Evolution equations and conservation laws are derived for a quite general layered quasi-geostrophic model: with arbitrary thickness and stratification structure and with either a free or a rigid (including the possibility of topography) boundary condition, at the top and bottom. The system is shown to be Hamiltonian, and Arnol'd stability conditions are derived, in the sense of both the first and second theorem, i.e. for pseudowestward and pseudoeastward basic flows, respectively, and for arbitrary perturbations of potential vorticity and Kelvin circulations.
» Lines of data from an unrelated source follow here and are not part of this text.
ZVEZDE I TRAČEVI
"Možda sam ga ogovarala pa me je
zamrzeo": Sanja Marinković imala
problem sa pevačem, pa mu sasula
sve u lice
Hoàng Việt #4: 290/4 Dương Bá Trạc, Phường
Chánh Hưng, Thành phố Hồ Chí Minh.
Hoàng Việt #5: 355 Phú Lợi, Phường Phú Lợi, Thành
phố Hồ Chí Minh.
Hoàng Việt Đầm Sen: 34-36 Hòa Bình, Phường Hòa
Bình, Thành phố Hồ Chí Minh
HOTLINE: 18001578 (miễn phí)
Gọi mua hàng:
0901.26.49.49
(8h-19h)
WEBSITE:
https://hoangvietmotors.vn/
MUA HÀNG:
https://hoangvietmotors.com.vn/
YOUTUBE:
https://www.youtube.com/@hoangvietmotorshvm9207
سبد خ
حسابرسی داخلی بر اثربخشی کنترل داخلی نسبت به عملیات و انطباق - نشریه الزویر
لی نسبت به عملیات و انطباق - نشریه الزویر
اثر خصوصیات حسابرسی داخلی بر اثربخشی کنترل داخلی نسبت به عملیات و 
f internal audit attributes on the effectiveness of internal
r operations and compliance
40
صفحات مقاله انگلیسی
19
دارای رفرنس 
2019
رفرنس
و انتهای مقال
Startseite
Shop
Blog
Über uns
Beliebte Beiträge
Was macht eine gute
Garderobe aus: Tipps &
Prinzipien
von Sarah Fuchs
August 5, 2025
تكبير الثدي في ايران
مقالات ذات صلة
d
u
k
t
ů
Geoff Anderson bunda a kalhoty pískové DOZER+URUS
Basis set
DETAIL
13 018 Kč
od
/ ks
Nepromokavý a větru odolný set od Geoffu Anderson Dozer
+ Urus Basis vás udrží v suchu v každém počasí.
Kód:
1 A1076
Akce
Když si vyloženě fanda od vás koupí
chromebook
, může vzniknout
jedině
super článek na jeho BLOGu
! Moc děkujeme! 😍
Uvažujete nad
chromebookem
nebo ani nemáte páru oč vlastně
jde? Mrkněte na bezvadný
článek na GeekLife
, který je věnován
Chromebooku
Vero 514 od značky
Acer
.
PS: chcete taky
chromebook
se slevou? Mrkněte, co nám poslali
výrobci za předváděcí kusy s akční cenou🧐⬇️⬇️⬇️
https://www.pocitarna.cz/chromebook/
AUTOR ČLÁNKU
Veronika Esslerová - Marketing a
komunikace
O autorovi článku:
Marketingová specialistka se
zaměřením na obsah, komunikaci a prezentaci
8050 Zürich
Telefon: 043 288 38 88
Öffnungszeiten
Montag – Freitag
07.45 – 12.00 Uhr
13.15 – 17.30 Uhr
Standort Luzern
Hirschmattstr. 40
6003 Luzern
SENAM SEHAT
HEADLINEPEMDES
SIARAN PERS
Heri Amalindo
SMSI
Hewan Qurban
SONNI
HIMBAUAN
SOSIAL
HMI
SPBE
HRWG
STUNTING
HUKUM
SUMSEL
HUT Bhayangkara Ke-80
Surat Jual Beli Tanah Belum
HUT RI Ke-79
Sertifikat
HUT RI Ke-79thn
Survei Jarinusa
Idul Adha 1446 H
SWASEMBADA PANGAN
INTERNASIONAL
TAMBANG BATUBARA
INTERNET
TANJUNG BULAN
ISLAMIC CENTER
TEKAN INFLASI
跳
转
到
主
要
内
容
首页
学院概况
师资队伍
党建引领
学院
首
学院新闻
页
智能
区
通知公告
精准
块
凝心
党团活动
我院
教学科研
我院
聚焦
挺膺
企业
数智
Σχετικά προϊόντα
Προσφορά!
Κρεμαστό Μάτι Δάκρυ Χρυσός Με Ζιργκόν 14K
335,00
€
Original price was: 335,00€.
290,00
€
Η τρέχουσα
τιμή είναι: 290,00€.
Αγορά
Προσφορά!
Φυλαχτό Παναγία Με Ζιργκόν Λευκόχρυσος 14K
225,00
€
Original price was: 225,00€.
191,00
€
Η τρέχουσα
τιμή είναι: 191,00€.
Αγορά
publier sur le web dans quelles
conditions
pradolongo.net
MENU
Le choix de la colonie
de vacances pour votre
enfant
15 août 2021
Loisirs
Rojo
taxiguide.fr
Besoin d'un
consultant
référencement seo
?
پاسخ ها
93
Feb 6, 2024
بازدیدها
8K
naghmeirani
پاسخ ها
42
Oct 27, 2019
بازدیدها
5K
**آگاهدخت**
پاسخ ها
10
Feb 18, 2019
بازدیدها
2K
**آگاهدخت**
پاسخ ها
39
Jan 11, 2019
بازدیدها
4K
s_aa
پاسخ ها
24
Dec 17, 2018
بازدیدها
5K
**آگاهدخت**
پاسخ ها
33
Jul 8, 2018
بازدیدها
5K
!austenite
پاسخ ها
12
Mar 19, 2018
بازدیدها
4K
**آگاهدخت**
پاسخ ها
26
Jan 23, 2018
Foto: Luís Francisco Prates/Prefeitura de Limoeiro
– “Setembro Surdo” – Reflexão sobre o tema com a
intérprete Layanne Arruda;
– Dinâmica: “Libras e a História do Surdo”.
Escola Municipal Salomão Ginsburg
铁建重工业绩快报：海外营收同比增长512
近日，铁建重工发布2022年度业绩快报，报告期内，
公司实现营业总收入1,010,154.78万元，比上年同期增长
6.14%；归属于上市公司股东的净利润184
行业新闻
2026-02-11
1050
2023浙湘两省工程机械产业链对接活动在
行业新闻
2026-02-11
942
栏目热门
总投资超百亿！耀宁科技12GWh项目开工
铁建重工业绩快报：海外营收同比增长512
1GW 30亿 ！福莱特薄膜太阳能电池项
Two examples of parallel basic flow in a channel are analysed: the sine profile in the so-called equivalent barotropic model (one layer with a free boundary) and Phillips’ problem (uniform flow in each of two layers with rigid boundaries). Using the second theorem with the optimum combination of pseudoenergy and pseudomomentum it is shown that, in both cases, the basic state is nonlinearly stable if the channel width L is small enough, namely, ΛL < π and $2(f_0L/\pi)^2 < g^{\prime}(H_1H_2)^{\frac{1}{2}} $, respectively. (In the first problem, Λ is the wavenumber of the sine profile; in the second one, g′ is the reduced gravity, H1 and H2 are the layer thicknesses, and f0 is the Coriolis parameter). The stability condition of either problem is found to be also a necessary one: as soon as it is violated a grave mode becomes unstable. It is shown explicitly that the second variation of the pseudoenergy and pseudomomentum of a growing (decaying) normal mode is identically zero, defining the direction of the unstable (stable) manifold.